DATA.
•••••
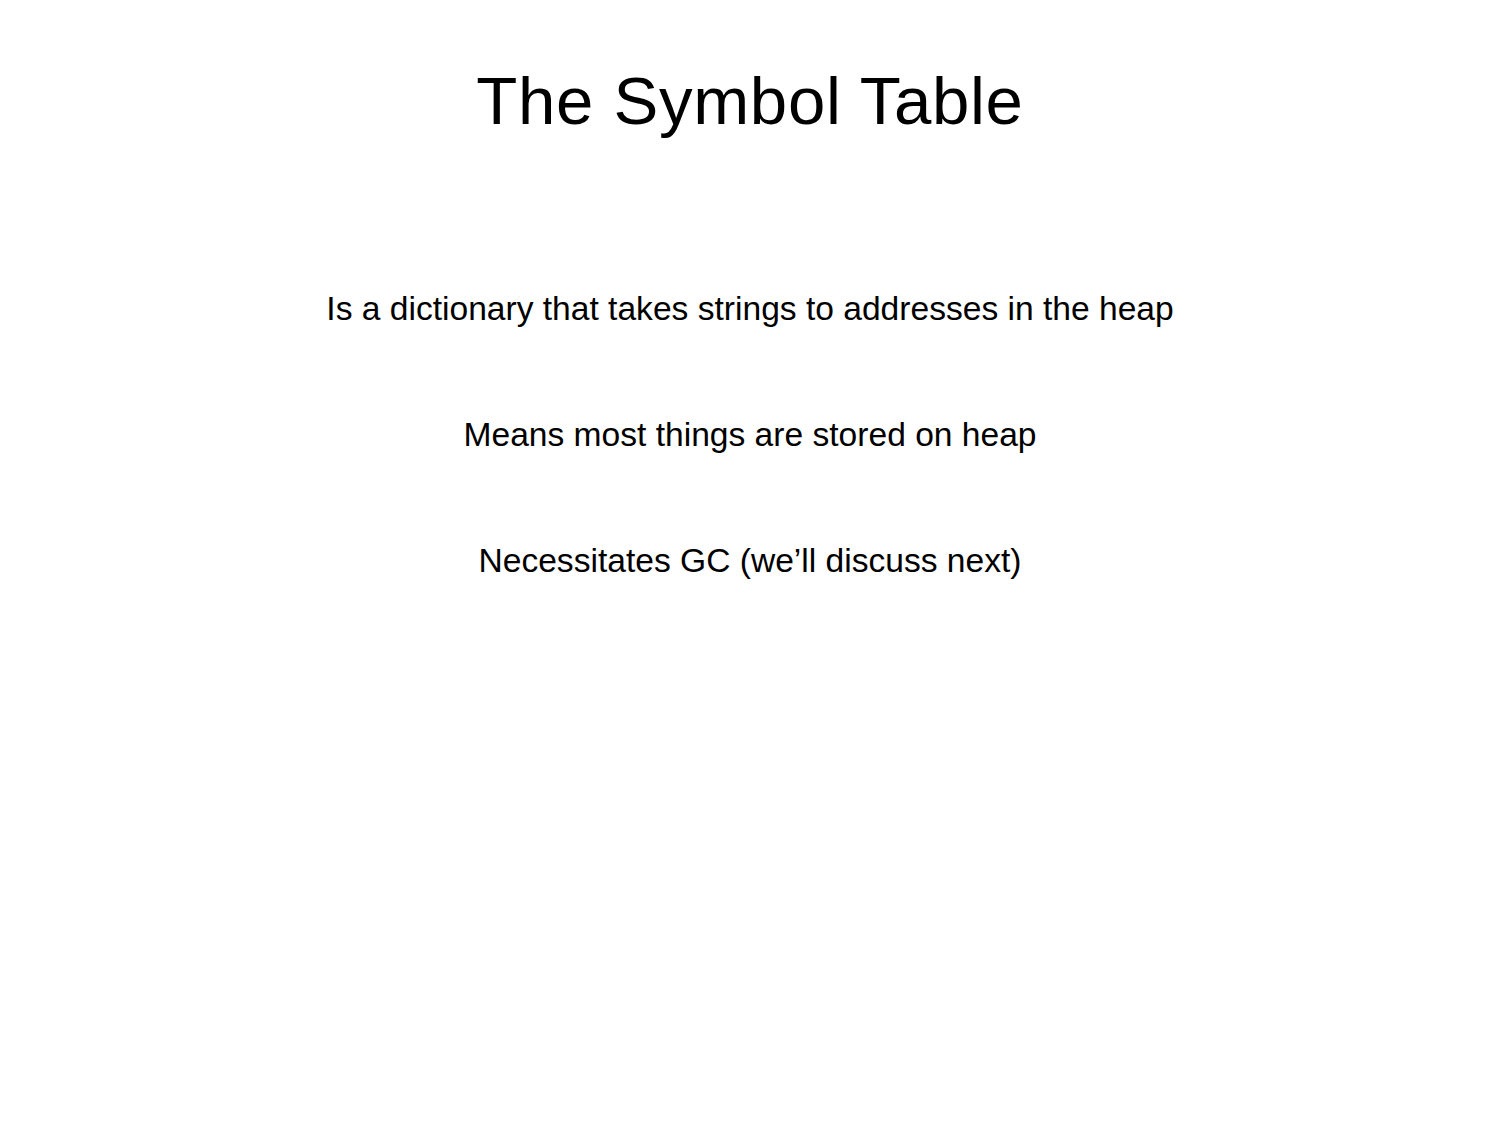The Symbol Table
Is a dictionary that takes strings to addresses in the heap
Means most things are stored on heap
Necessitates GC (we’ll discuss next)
•••••
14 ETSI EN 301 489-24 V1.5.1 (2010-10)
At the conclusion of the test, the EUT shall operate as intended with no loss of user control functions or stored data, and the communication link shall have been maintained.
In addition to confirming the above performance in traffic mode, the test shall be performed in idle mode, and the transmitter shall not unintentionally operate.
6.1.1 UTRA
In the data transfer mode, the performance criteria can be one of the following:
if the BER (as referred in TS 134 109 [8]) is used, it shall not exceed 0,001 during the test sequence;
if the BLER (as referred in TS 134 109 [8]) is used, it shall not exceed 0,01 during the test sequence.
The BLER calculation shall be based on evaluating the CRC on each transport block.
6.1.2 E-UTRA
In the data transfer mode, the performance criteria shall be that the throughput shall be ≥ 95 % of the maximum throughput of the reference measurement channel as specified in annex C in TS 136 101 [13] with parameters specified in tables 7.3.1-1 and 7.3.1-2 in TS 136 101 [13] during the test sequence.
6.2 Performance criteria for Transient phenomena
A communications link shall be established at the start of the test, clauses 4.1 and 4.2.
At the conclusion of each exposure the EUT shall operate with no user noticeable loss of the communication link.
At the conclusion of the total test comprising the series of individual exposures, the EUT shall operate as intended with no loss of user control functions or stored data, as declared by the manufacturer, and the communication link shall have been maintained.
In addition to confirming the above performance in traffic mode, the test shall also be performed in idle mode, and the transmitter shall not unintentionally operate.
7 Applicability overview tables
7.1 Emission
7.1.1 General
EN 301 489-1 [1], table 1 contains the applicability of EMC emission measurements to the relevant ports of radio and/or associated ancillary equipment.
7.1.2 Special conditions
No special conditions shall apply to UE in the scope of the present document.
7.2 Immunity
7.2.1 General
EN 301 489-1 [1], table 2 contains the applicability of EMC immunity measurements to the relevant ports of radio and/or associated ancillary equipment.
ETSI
•••••
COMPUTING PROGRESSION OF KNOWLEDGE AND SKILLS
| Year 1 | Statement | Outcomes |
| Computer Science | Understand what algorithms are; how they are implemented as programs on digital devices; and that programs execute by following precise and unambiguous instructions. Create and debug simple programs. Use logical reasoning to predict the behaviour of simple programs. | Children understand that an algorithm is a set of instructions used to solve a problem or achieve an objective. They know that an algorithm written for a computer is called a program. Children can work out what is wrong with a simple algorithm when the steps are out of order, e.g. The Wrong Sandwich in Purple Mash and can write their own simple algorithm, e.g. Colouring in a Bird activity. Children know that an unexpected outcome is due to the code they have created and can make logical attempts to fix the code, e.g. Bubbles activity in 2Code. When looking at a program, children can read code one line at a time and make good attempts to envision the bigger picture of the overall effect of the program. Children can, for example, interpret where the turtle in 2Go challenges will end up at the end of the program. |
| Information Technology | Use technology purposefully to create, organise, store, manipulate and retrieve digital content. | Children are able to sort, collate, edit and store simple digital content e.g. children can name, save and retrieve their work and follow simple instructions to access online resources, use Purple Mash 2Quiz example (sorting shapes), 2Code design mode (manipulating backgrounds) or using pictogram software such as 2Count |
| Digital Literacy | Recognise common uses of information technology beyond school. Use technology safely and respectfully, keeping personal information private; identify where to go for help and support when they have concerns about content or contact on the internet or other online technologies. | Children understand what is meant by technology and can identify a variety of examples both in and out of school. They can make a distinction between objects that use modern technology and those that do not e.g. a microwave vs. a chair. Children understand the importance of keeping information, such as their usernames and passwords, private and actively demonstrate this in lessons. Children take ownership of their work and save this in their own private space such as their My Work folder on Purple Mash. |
•••••
ACTION ITEM. Check each line above for the string "referred" and show the ones that have it.

SOLUTION FOR THIS PROBLEM.
if the BER (as referred in TS 134 109 [8]) is used, it shall not exceed 0,001 during the test sequence;
if the BLER (as referred in TS 134 109 [8]) is used, it shall not exceed 0,01 during the test sequence.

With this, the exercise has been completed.